On Syria, Albright said that the situation clearly calls for more concerted action by the United States and the international community to provide more humanitarian assistance — food and medicine — for innocent victims of the war. She said there is “no question that this is an R2P situation.” This is an acronym for “Responsibility to Protect,” an international norm endorsed by the United Nations stating that states have an obligation to protect their citizens from atrocities.

“The real problem is which nation will take the lead on this,” she continued. “Our nation is going to be asked what we did to help in Syria, and I don’t want us to be in same position of (the late British Prime Minister) Neville Chamberlin, who said ‘Why do we care about people in a distant land with unpronounceable names.’ ”

The reference was to his statement about why he signed the Munich Agreement in 1938 in which a German speaking region of Czechoslovakia was ceded to Hitler’s Germany. Albright was born in Czechoslovakia; her father was a diplomat.
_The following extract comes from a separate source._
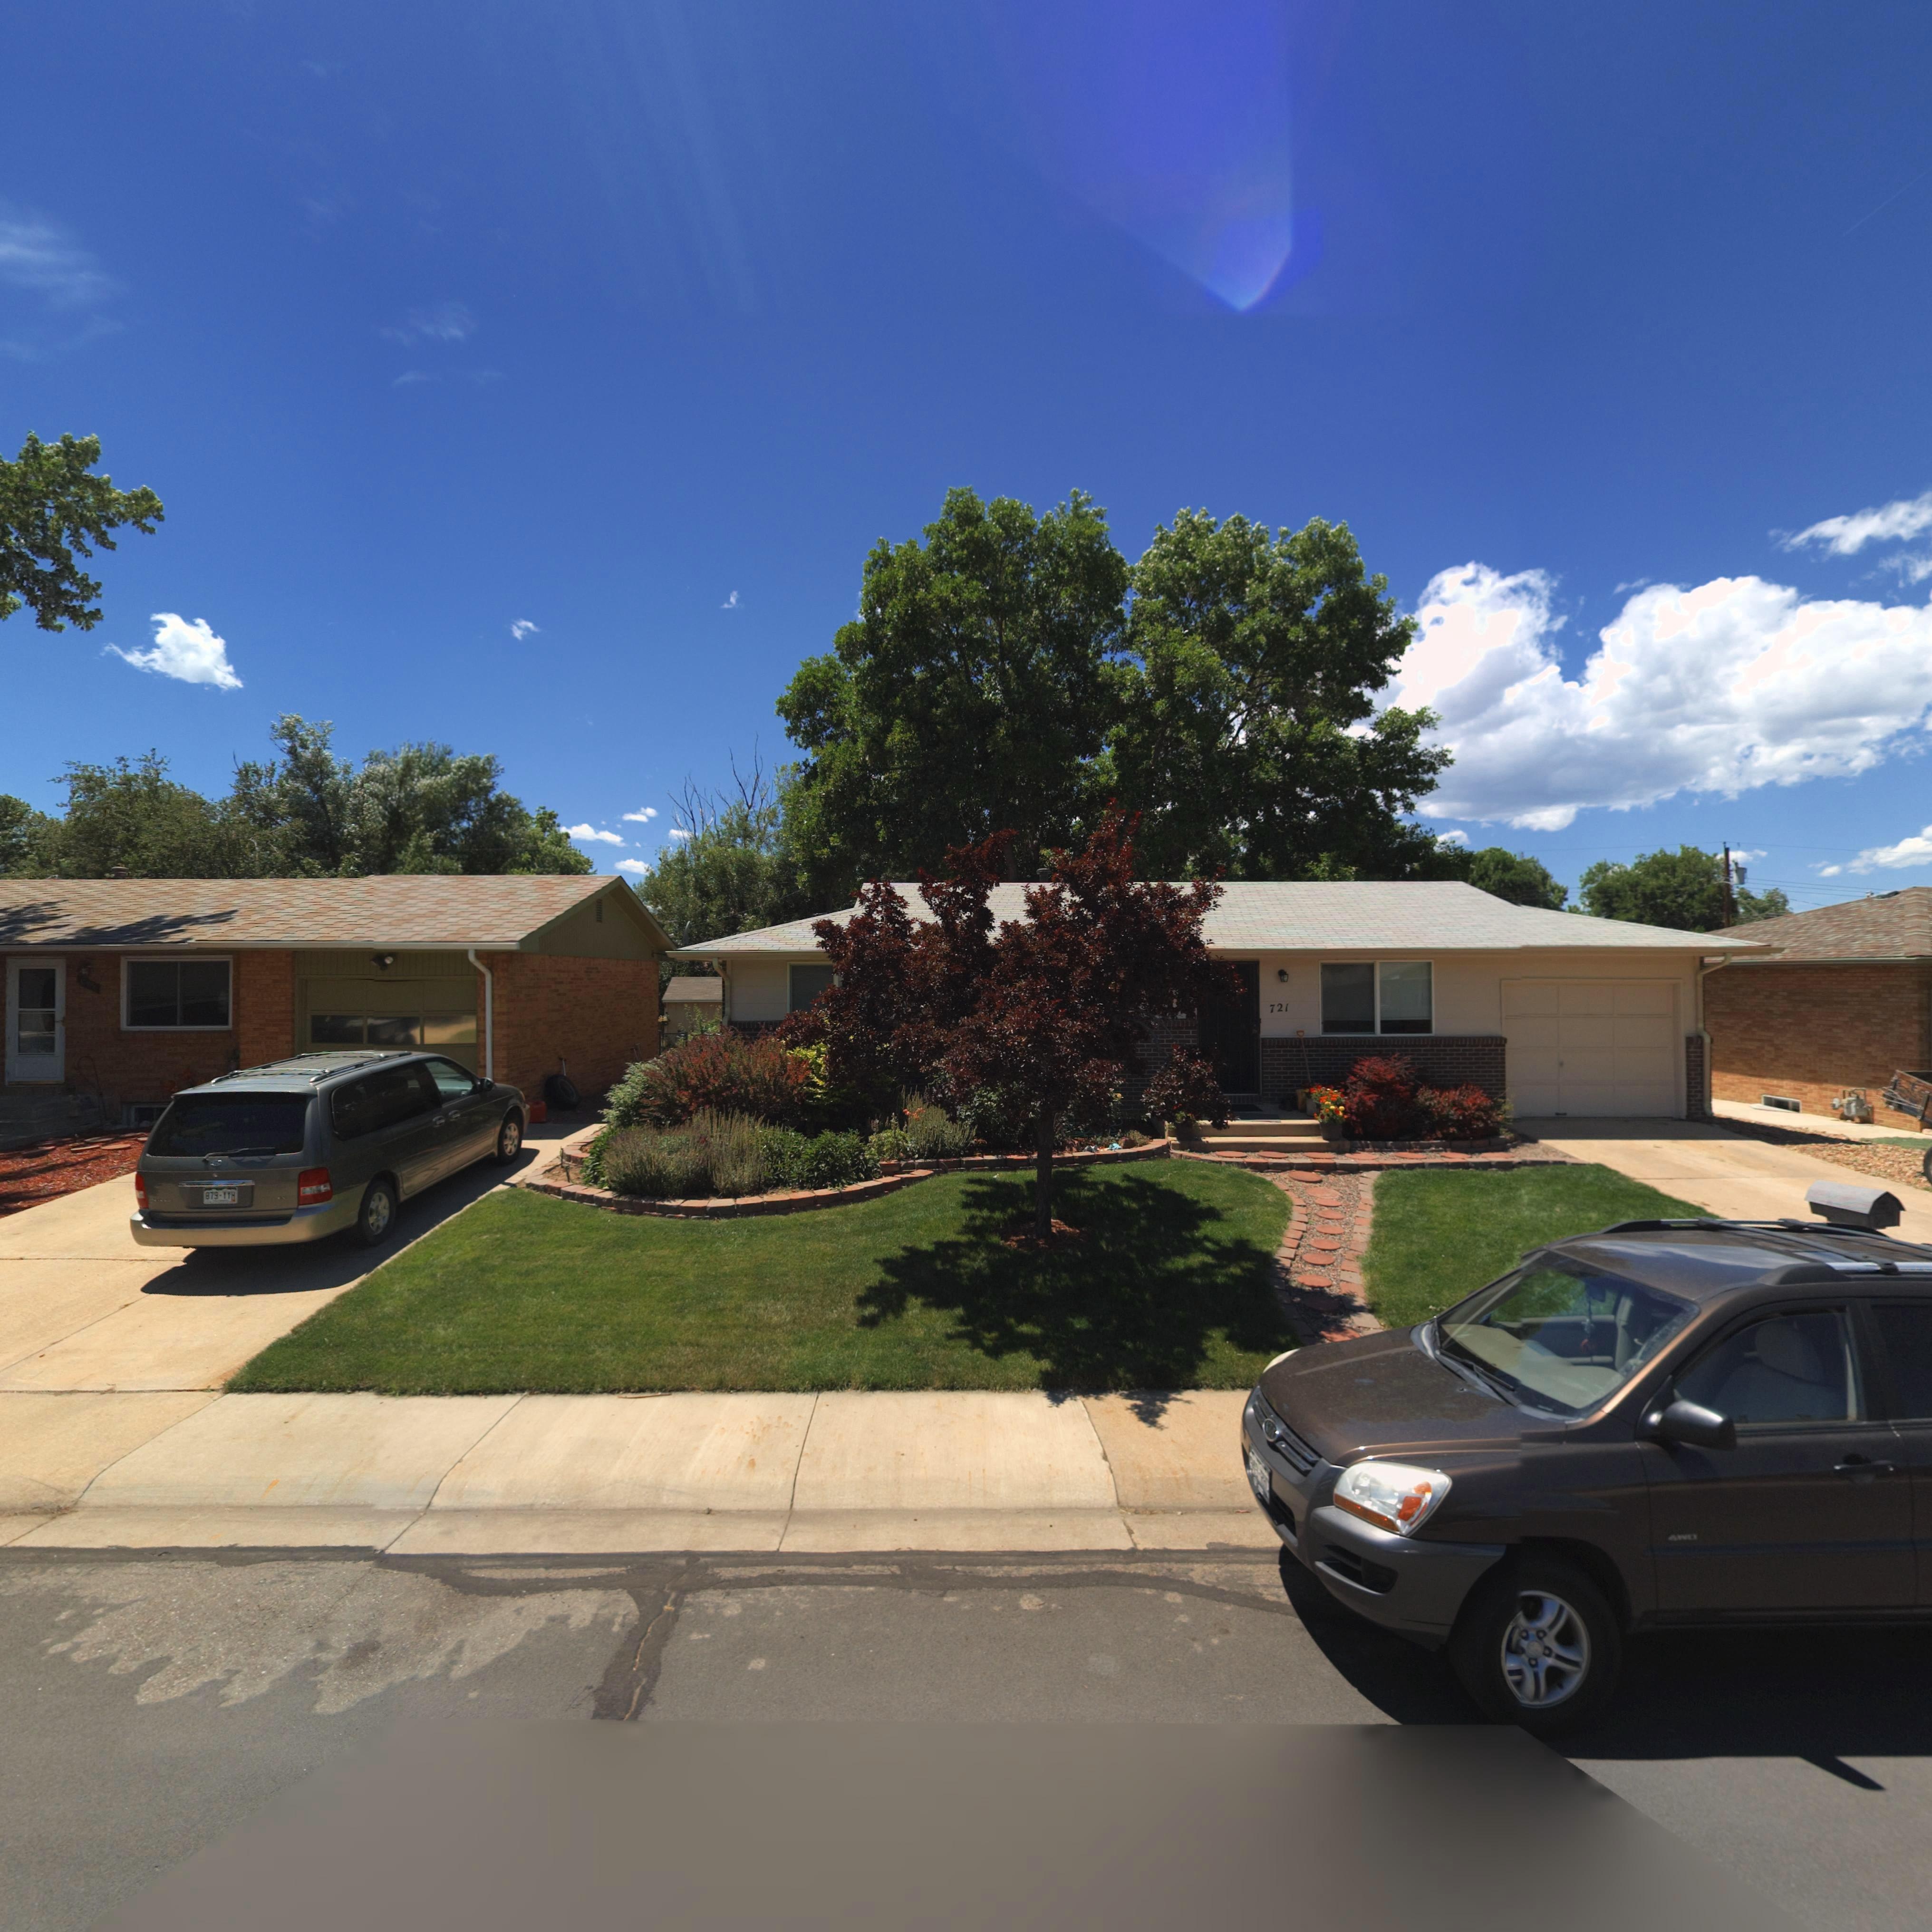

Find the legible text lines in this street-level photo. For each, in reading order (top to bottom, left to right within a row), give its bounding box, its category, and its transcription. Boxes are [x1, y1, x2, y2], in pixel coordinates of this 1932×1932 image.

[1268, 1002, 1289, 1014] StreetNumber: 721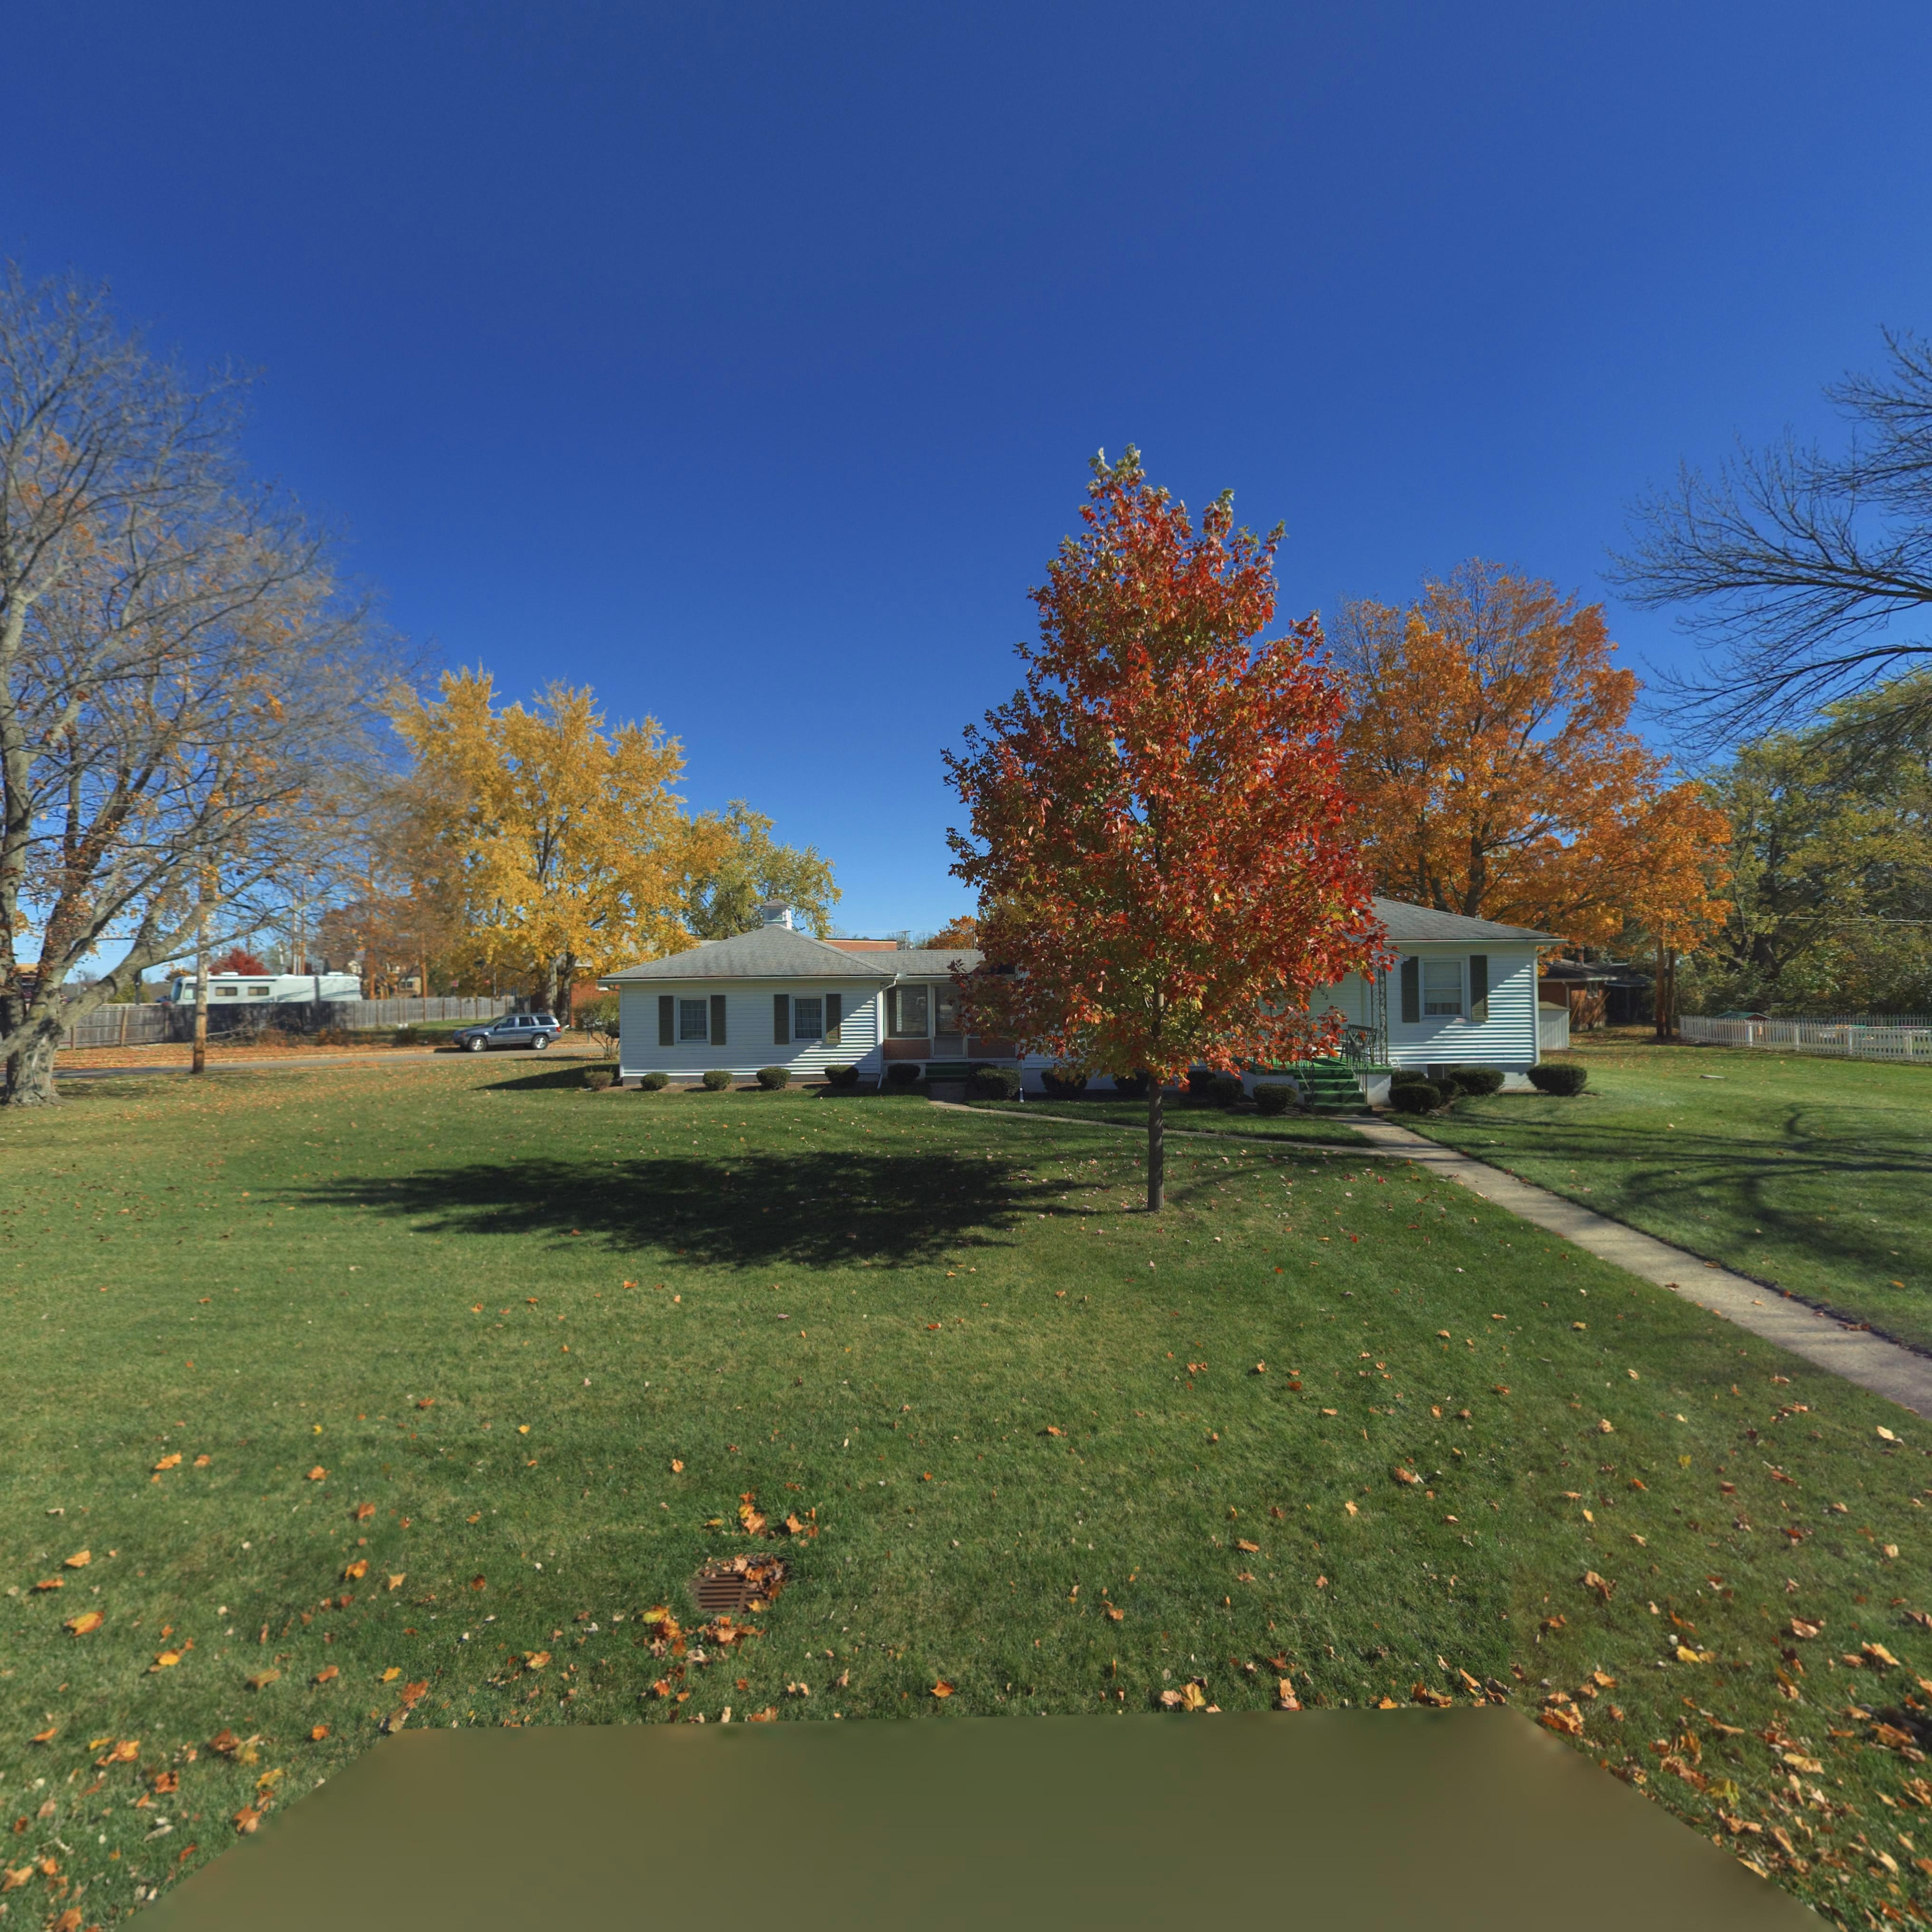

The family moved to the United States in 1948.

Her daughter Anne Albright, one of three, is a Dartmouth alumna, class of 1983, who, her mother announced proudly, “played goalie on the hockey team.”

Asked about work-balance issues for women, Albright acknowledged the difficulty but said there is need for more women in the foreign service and in government.

“Every woman’s middle name is guilt,” she said. “There is no one formula for every woman. Fortunately, I have three daughters and grandchildren to help.”

Albright said the “art of diplomatic kissing,” is important to learn for a woman.

“You have the Latins on the right, the French twice, and then Arafat,” she explained. “In South Korea, a journalist told me that the foreign minister, who was about my age, said he enjoyed kissing me because he said I had very firm breasts.”